Dans le désarroi d’une existence en miettes, les personnes du 3è âge se résolvent, de guerre lasse, à se poser de graves questions, sentiments d’échec et d’impuissance mêlés. Qu’avons-nous fait de notre existence ? Méritons-nous ce qui nous arrive ? Quel héritage laissons-nous à un monde que nous ne comprenons plus et qui ne nous comprend plus ?
Pourtant, l’espoir est permis. C’est le corps qui vieillit. Non l’esprit. Les personnes du 3è âge, de ce point de vue, ont encore tant à apporter. Par devoir de témoigner, ceux d’entre elles qui le peuvent encore, doivent écrire, raconter, fixer leurs souvenirs, reconstituer les généalogies familiales et claniques.

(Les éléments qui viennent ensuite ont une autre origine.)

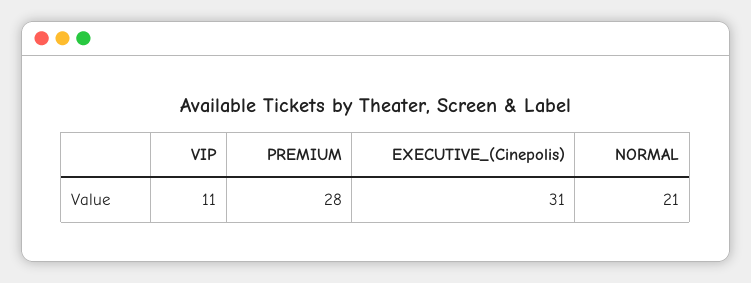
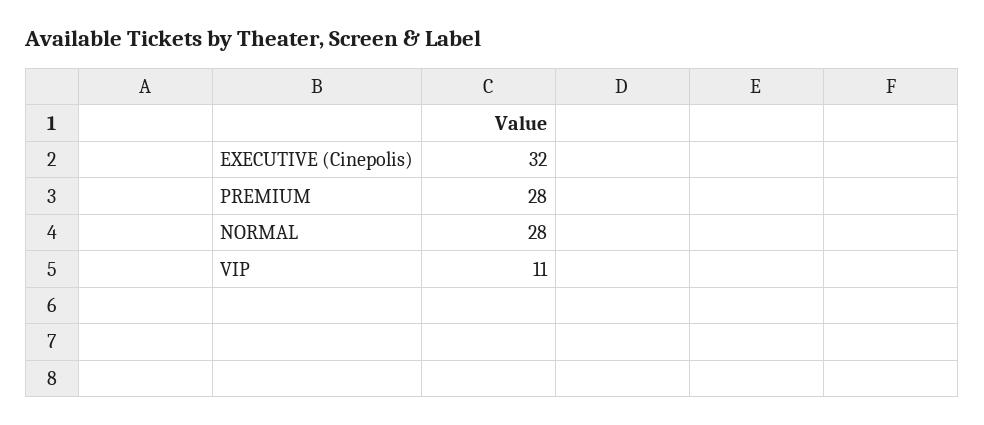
  {
    "VIP": 11,
    "PREMIUM": 28,
-   "EXECUTIVE_(Cinepolis)": 31,
+   "EXECUTIVE_(Cinepolis)": 32,
-   "NORMAL": 21
+   "NORMAL": 28
  }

Le relais de l’Etat est indispensable en termes de politiques en faveur des personnes du 3è âge. Pensons aux consultations médicales, aux soins médico-sanitaires, aux visites domiciliaires, à un système d’épargne, aux loisirs, à l’encadrement des plus jeunes partout où leur savoir et savoir faire peuvent se révéler utiles, aux expériences fort instructives sous d’autres cieux des universités dites du 3è âge.
Si philosopher, à en croire Cicéron, c’est apprendre à mourir, le 3è âge doit être tenu pour une période précieuse de la vie. C’est, en effet, le temps de la préparation au grand et à l’ultime voyage. Quand sonnera l’heure de solder son compte dans le grand livre de la vie.